A new study from the Wildlife Conservation Society finds that several iconic Adirondack birds are in trouble, with declines driven by the size of their wetland habitats, how connected these wetlands are to one another, and how near they are to human infrastructure.
The Adirondack Park represents the southern range extent for several species of boreal forest birds in eastern North America. Like any species at the edge of its range, they face challenges in this environment. The habitats of these boreal specialists cool, wet, sphagnum-draped bogs and swampy woods are thought to be vulnerable to climate change, particularly in the Adirondacks where they are more fragmented than in forest to the north.
In her paper, "Dynamics of Boreal Birds at the Edge of Their Range in the Adirondack Park, NY," author and WCS Adirondack Program Science Director Michale Glennon explores occupancy patterns over time for eight bird species in lowland boreal forest wetlands in the Adirondacks. The study, which appears in Northeastern Naturalist (2014, Volume 21, Issue 1), presents an evaluation of the potential influence of climate change and habitat alteration on species occurrence patterns over time.
A total of 1,105 count surveys conducted between 2007 and 2011 in wetlands ranging in size from 0.046.0 square kilometers resulted in 1,305 detections of target species, with yellow-bellied flycatcher (30 percent), Lincoln's sparrow (23 percent), and yellow palm warbler (20 percent) detected most often, and fewer detections of black-backed woodpecker (8 percent), gray jay (8 percent), olive-sided flycatcher (6 percent), boreal chickadee (3 percent), and rusty blackbird (2 percent).
Patterns of species occurrence from year to year indicated that these birds function as metapopulations (spatially separated members of the same species that interact with one another through migration in and out of habitat patches). Glennon found that the area and connectedness of their wetland habitats were important, as was nearby human infrastructure, with birds much more likely to disappear from smaller, isolated wetlands that are near development.

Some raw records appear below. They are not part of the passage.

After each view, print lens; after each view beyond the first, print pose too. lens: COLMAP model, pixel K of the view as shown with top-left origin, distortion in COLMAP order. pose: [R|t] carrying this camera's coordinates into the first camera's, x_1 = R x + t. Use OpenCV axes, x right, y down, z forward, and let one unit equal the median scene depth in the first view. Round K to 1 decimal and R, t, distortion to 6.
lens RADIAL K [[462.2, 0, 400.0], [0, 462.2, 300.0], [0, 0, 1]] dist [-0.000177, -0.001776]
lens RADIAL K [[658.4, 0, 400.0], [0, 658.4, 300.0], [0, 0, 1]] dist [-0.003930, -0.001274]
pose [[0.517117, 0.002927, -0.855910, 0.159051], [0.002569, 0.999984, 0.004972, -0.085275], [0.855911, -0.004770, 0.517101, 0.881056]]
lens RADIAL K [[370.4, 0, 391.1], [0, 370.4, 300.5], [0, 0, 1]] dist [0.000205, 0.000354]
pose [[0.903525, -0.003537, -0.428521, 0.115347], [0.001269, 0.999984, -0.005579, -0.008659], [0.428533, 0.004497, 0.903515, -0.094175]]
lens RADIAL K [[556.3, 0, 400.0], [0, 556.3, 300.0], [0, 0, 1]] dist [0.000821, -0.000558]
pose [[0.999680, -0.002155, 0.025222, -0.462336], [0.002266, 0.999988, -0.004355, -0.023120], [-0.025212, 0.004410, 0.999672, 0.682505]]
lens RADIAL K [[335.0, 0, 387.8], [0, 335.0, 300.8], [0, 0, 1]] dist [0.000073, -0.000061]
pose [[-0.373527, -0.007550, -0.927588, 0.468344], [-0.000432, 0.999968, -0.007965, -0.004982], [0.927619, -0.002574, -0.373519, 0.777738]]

Occupancy rates for four of the eight study species were in decline; two appeared stable, and only Lincoln's sparrow and palm warbler appeared to be increasing in the Adirondack landscape. However, data collected since the study indicate that the situation may be getting worse.
"When I incorporate data collected since 2011, I am seeing declines for all species except palm warbler, some modest but some of them more troubling," said Michale Glennon. "The number of boreal wetlands occupied by five species rusty blackbird, gray jay, yellow-bellied flycatcher, olive-sided flycatcher, and black-backed woodpecker has decreased by 15 percent or more since 2007."
Glennon also looked at whether the birds appear to be shifting to higher latitudes and/or elevations, a pattern documented for many species responding to climate change around the globe. The analysis yielded inconsistent results (some birds moving northward or upward, some not), suggesting that over this small window of time, other factors may be playing a larger role in controlling these species' dynamics.
Glennon said, "The species in question are icons of the area and a big reason bird-watchers come to the Adirondacks. It is alarming to think that we can lose them here, of all places. They are very specialized species, however, and have specific habitat needs. In addition to the stresses of a warming climate, they may face competition and displacement from more cosmopolitan birds like blue jays which tend to come along with residential development."
WCS Adirondack Program Director Zoe Smith said, "Understanding the processes that drive the dynamics of boreal birds in the Adirondacks can enhance the ability of land managers to influence their long-term conservation. WCS will continue to study these birds and other wildlife of the boreal to help contribute to the long term protection of this vulnerable habitat."
In addition to songbirds and woodpeckers, boreal wetlands provide critical habitat for other park icons like moose, loon, and marten.